AMENDMENT NO.1 TO ATLAS PIPELINE HOLDINGS, L.P.

LONG-TERM INCENTIVE PLAN

Amended and Restated as of January 14, 2009

THIS AMENDMENT NO.1 (this “Amendment”) TO THE ATLAS PIPELINE HOLDINGS, L.P. LONG-TERM INCENTIVE PLAN (the “Plan”) is made and entered into this 17th day of February, 2011 pursuant to resolutions of the Compensation Committee of the Board of Directors of Atlas Energy, Inc. (the “Compensation Committee”) on behalf of the managing board (the “Managing Board”) of Atlas Pipeline Holdings GP, LLC, the general partner of Atlas Pipeline Holdings, L.P. (the “Partnership”). Unless stated otherwise, all capitalized but undefined terms used in this Amendment have the meaning set forth in the Plan.

WHEREAS, Section 7(a) of the Plan provides that the Managing Board (or such committee of the Managing Board) or the board of an Affiliate of the Partnership appointed by the Managing Board to administer the Plan may amend the Plan at any time;

WHEREAS, the Managing Board has appointed the Compensation Committee to administer the Plan and amend the Plan from time to time;

WHEREAS, the Compensation Committee has the full power and authority under Section 3 of the Plan to interpret and administer the Plan and any instrument or agreement relating to an Award made under the Plan and to make any other determination and take any other action that it deems necessary or desirable for the administration of the Plan;

WHEREAS, in connection with the Merger (as defined in the Agreement and Plan of Merger, dated as of November 8, 2010, and amended as of December 7, 2010, by and among Chevron Corporation, a Delaware corporation, Arkhan Corporation, a Delaware corporation and an indirect wholly-owned subsidiary of Chevron Corporation, and Atlas Energy, Inc., a Delaware corporation), the Compensation Committee desires to amend the Plan to clarify that the Merger does not constitute a “Change in Control” within the meaning of the Plan.

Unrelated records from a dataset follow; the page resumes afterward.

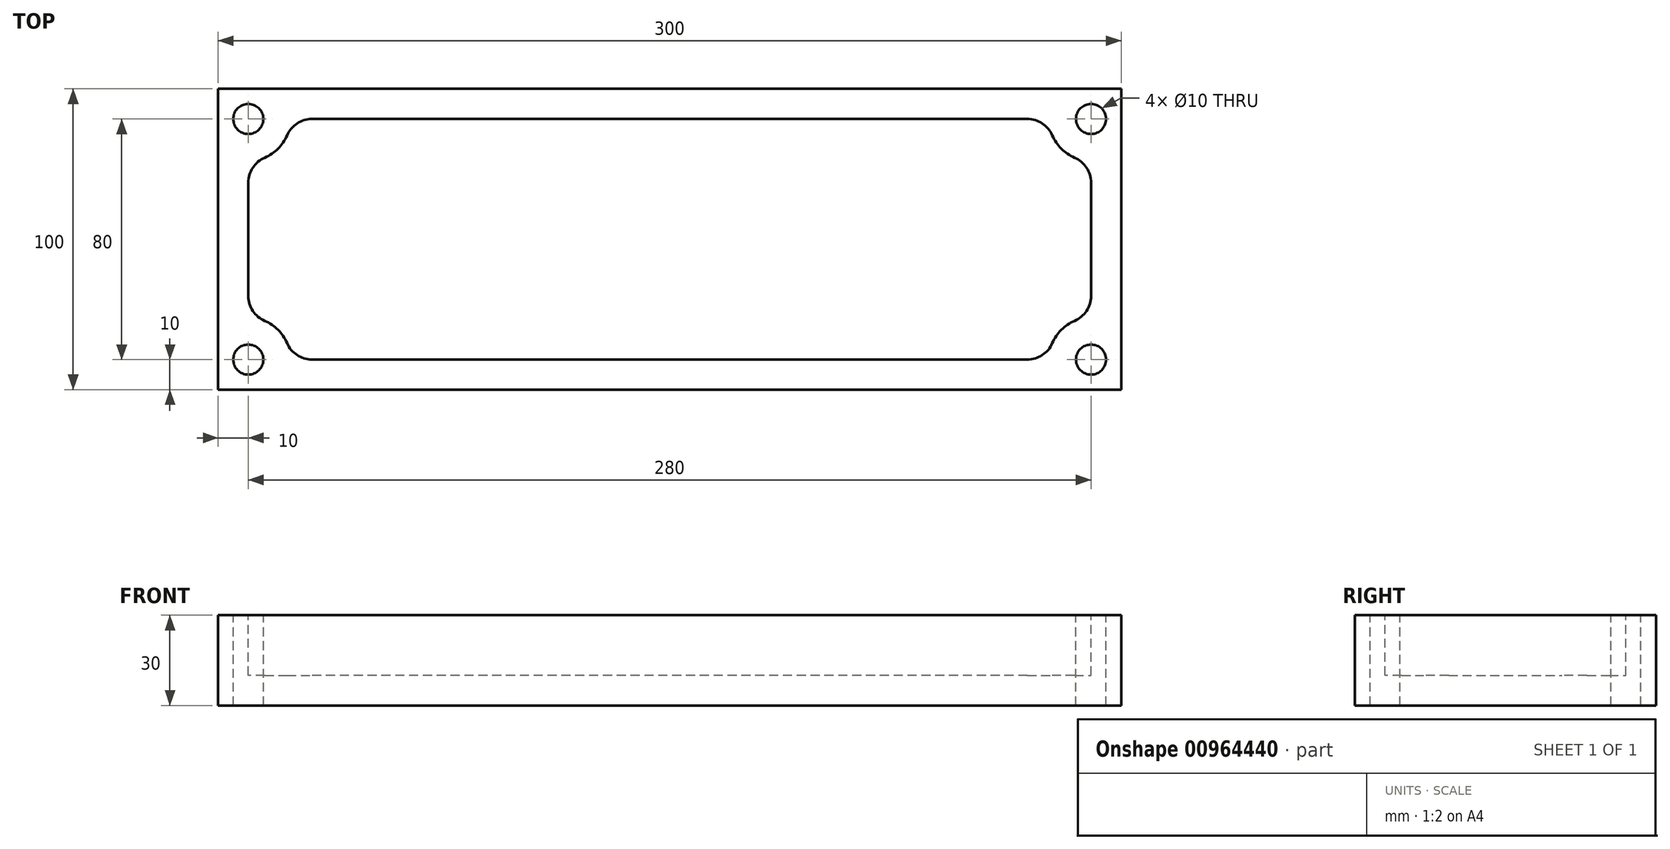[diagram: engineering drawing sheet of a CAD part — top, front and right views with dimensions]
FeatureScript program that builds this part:
annotation { "Feature Type Name" : "Feature", "Feature Type Description" : "" }
export const myFeature = defineFeature(function(context is Context, id is Id, definition is map)
    precondition{}
    {
        {
            var Q0;
            Q0=qCreatedBy(makeId("Top.planeOp"),FACE);
            var sketch = newSketch(context, id + "F0", { "sketchPlane" : qUnion([Q0])});
            skLineSegment(sketch, "E0.bottom", {"start": v(0, 0) * mm, "end": v(300, 0) * mm});
            skLineSegment(sketch, "E0.top", {"start": v(0, 100) * mm, "end": v(300, 100) * mm});
            skLineSegment(sketch, "E0.left", {"start": v(0, 0) * mm, "end": v(0, 100) * mm});
            skLineSegment(sketch, "E0.right", {"start": v(300, 0) * mm, "end": v(300, 100) * mm});
            skSolve(sketch);
        }
        {
            var Q0;
            Q0=makeQuery(id+"F0.imprint","IMPRINT",FACE,{"disambiguationData":[TD([[makeQuery(id+"F0.imprint","IMPRINT",EDGE,{"derivedFrom":sQuery(id+"F0.wireOp",EDGE,"E0.bottom")}),1.0]])]});
            extrude(context, id + "F1", {"entities" : qUnion([Q0]), "depth" : 30 * mm, "offsetDistance" : 25 * mm});
        }
        {
            var Q0;
            Q0=makeQuery(id+"F1.opExtrude","CAP_FACE",FACE,{"disambiguationData":[OSD([sQuery(id+"F0.wireOp",EDGE,"E0.bottom"),sQuery(id+"F0.wireOp",EDGE,"E0.top"),sQuery(id+"F0.wireOp",EDGE,"E0.left"),sQuery(id+"F0.wireOp",EDGE,"E0.right")])],"isStart":false});
            var sketch = newSketch(context, id + "F2", { "sketchPlane" : qUnion([Q0])});
            skLineSegment(sketch, "E1", {"start": v(150, 90) * mm, "end": v(268.83, 90) * mm});
            skArc(sketch, "E2", {"start": v(277.12, 84.52) * mm, "mid": v(273.8, 88.5) * mm, "end": v(268.83, 90) * mm});
            skArc(sketch, "E3", {"start": v(277.12, 84.52) * mm, "mid": v(280.1, 80.1) * mm, "end": v(284.52, 77.12) * mm});
            skArc(sketch, "E4", {"start": v(290, 68.83) * mm, "mid": v(288.5, 73.8) * mm, "end": v(284.52, 77.12) * mm});
            skLineSegment(sketch, "E5", {"start": v(290, 50) * mm, "end": v(290, 68.83) * mm});
            skLineSegment(sketch, "E6", {"start": v(0, 50) * mm, "end": v(300, 50) * mm, "construction": true});
            skLineSegment(sketch, "E7", {"start": v(150, 100) * mm, "end": v(150, 0) * mm, "construction": true});
            skLineSegment(sketch, "E8", {"start": v(290, 90) * mm, "end": v(250.4, 90) * mm, "construction": true});
            skLineSegment(sketch, "E9", {"start": v(290, 68.83) * mm, "end": v(290, 90) * mm, "construction": true});
            skArc(sketch, "E10.MirrorCS", {"start": v(10, 68.83) * mm, "mid": v(11.5, 73.8) * mm, "end": v(15.48, 77.12) * mm});
            skArc(sketch, "E11.MirrorCS", {"start": v(22.88, 84.52) * mm, "mid": v(19.9, 80.1) * mm, "end": v(15.48, 77.12) * mm});
            skArc(sketch, "E12.MirrorCS", {"start": v(22.88, 84.52) * mm, "mid": v(26.2, 88.5) * mm, "end": v(31.17, 90) * mm});
            skLineSegment(sketch, "E13.MirrorCS", {"start": v(10, 68.83) * mm, "end": v(10, 90) * mm, "construction": true});
            skLineSegment(sketch, "E14.MirrorCS", {"start": v(10, 90) * mm, "end": v(49.6, 90) * mm, "construction": true});
            skLineSegment(sketch, "E15.MirrorCS", {"start": v(150, 90) * mm, "end": v(31.17, 90) * mm});
            skLineSegment(sketch, "E16.MirrorCS", {"start": v(10, 50) * mm, "end": v(10, 68.83) * mm});
            skArc(sketch, "E17.MirrorCS", {"start": v(10, 31.17) * mm, "mid": v(11.5, 26.2) * mm, "end": v(15.48, 22.88) * mm});
            skArc(sketch, "E18.MirrorCS", {"start": v(22.88, 15.48) * mm, "mid": v(26.2, 11.5) * mm, "end": v(31.17, 10) * mm});
            skLineSegment(sketch, "E19.MirrorCS", {"start": v(10, 10) * mm, "end": v(49.6, 10) * mm, "construction": true});
            skArc(sketch, "E20.MirrorCS", {"start": v(22.88, 15.48) * mm, "mid": v(19.9, 19.9) * mm, "end": v(15.48, 22.88) * mm});
            skLineSegment(sketch, "E21.MirrorCS", {"start": v(10, 31.17) * mm, "end": v(10, 10) * mm, "construction": true});
            skLineSegment(sketch, "E22.MirrorCS", {"start": v(10, 50) * mm, "end": v(10, 31.17) * mm});
            skLineSegment(sketch, "E23.MirrorCS", {"start": v(150, 10) * mm, "end": v(31.17, 10) * mm});
            skArc(sketch, "E24.MirrorCS", {"start": v(277.12, 15.48) * mm, "mid": v(280.1, 19.9) * mm, "end": v(284.52, 22.88) * mm});
            skLineSegment(sketch, "E25.MirrorCS", {"start": v(290, 50) * mm, "end": v(290, 31.17) * mm});
            skArc(sketch, "E26.MirrorCS", {"start": v(277.12, 15.48) * mm, "mid": v(273.8, 11.5) * mm, "end": v(268.83, 10) * mm});
            skArc(sketch, "E27.MirrorCS", {"start": v(290, 31.17) * mm, "mid": v(288.5, 26.2) * mm, "end": v(284.52, 22.88) * mm});
            skLineSegment(sketch, "E28.MirrorCS", {"start": v(290, 10) * mm, "end": v(250.4, 10) * mm, "construction": true});
            skLineSegment(sketch, "E29.MirrorCS", {"start": v(150, 10) * mm, "end": v(268.83, 10) * mm});
            skLineSegment(sketch, "E30.MirrorCS", {"start": v(290, 31.17) * mm, "end": v(290, 10) * mm, "construction": true});
            skSolve(sketch);
        }
        {
            var Q0;
            Q0=makeQuery(id+"F2.imprint","IMPRINT",FACE,{"disambiguationData":[TD([[makeQuery(id+"F2.imprint","IMPRINT",EDGE,{"derivedFrom":sQuery(id+"F2.wireOp",EDGE,"E1")}),-1.0]])]});
            extrude(context, id + "F3", {"entities" : qUnion([Q0]), "operationType" : NewBodyOperationType.REMOVE, "oppositeDirection" : true, "depth" : 20 * mm, "offsetDistance" : 25 * mm});
        }
        {
            var Q0;
            Q0=makeQuery(id+"F1.opExtrude","CAP_FACE",FACE,{"disambiguationData":[OSD([sQuery(id+"F0.wireOp",EDGE,"E0.bottom"),sQuery(id+"F0.wireOp",EDGE,"E0.top"),sQuery(id+"F0.wireOp",EDGE,"E0.left"),sQuery(id+"F0.wireOp",EDGE,"E0.right")])],"isStart":false});
            var sketch = newSketch(context, id + "F4", { "sketchPlane" : qUnion([Q0])});
            skCircle(sketch, "E31", {"center": v(290, 90) * mm, "radius": 5 * mm});
            skLineSegment(sketch, "E32", {"start": v(0, 50) * mm, "end": v(300, 50) * mm, "construction": true});
            skLineSegment(sketch, "E33", {"start": v(150, 100) * mm, "end": v(150, 0) * mm, "construction": true});
            skCircle(sketch, "E34.MirrorC", {"center": v(10, 90) * mm, "radius": 5 * mm});
            skCircle(sketch, "E35.MirrorC", {"center": v(10, 10) * mm, "radius": 5 * mm});
            skCircle(sketch, "E36.MirrorC", {"center": v(290, 10) * mm, "radius": 5 * mm});
            skSolve(sketch);
        }
        {
            var Q0;
            Q0 = qSketchRegion(id + "F4", true);
            extrude(context, id + "F5", {"entities" : qUnion([Q0]), "operationType" : NewBodyOperationType.REMOVE, "endBound" : BoundingType.THROUGH_ALL, "oppositeDirection" : true, "depth" : 25 * mm, "offsetDistance" : 25 * mm});
        }
    });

NOW, THEREFORE, it is hereby agreed as follows:

1. The definition of “Change in Control” under the Plan is hereby amended by adding the following sentence at the end thereof as follows:

 

   

“Notwithstanding the foregoing and anything herein to the contrary, the Merger (as defined in the Agreement and Plan of Merger, dated as of November 8, 2010, by and among Chevron Corporation, a Delaware corporation, Arkhan Corporation, a Delaware corporation and an indirect wholly-owned subsidiary of


 

Chevron Corporation, and Atlas Energy, Inc., a Delaware corporation) shall not constitute a ‘Change in Control’ within the meaning of the Plan.”

2. This Amendment shall be effective immediately prior to and contingent upon the consummation of the Merger. In the event that the Merger is not consummated, this Amendment shall be void ab initio and have no effect.

3. Except as hereby modified, the Plan shall remain in full force and effect.

 

AMENDMENT NO.1 TO ATLAS PIPELINE HOLDINGS, L.P.

LONG-TERM INCENTIVE PLAN


IN WITNESS WHEREOF, the Compensation Committee has executed this Amendment No.1 as of the date first written above on behalf of the Managing Board.

By:   COMPENSATION COMMITTEE OF THE BOARD OF DIRECTORS OF ATLAS ENERGY, INC.
On Behalf of:   THE MANAGING BOARD OF ATLAS PIPELINE HOLDINGS GP, LLC
 

BY: /S/ DONALD W. DELSON

 

Name: Donald W. Delson

Title: Chairman of the Compensation Committee

 

 

By: /s/ ELLEN F. WARREN

 

Name: Ellen F. Warren

Title: Member of the Compensation Committee

 

 

By: /s/ CARLTON M. ARRENDELL

 

Name: Carlton M. Arrendel

Title: Member of the Compensation Committee

 

 

By:             

 

Name: Dennis A. Holtz

Title: Member of the Compensation Committee

 

AMENDMENT NO.1 TO ATLAS PIPELINE HOLDINGS, L.P.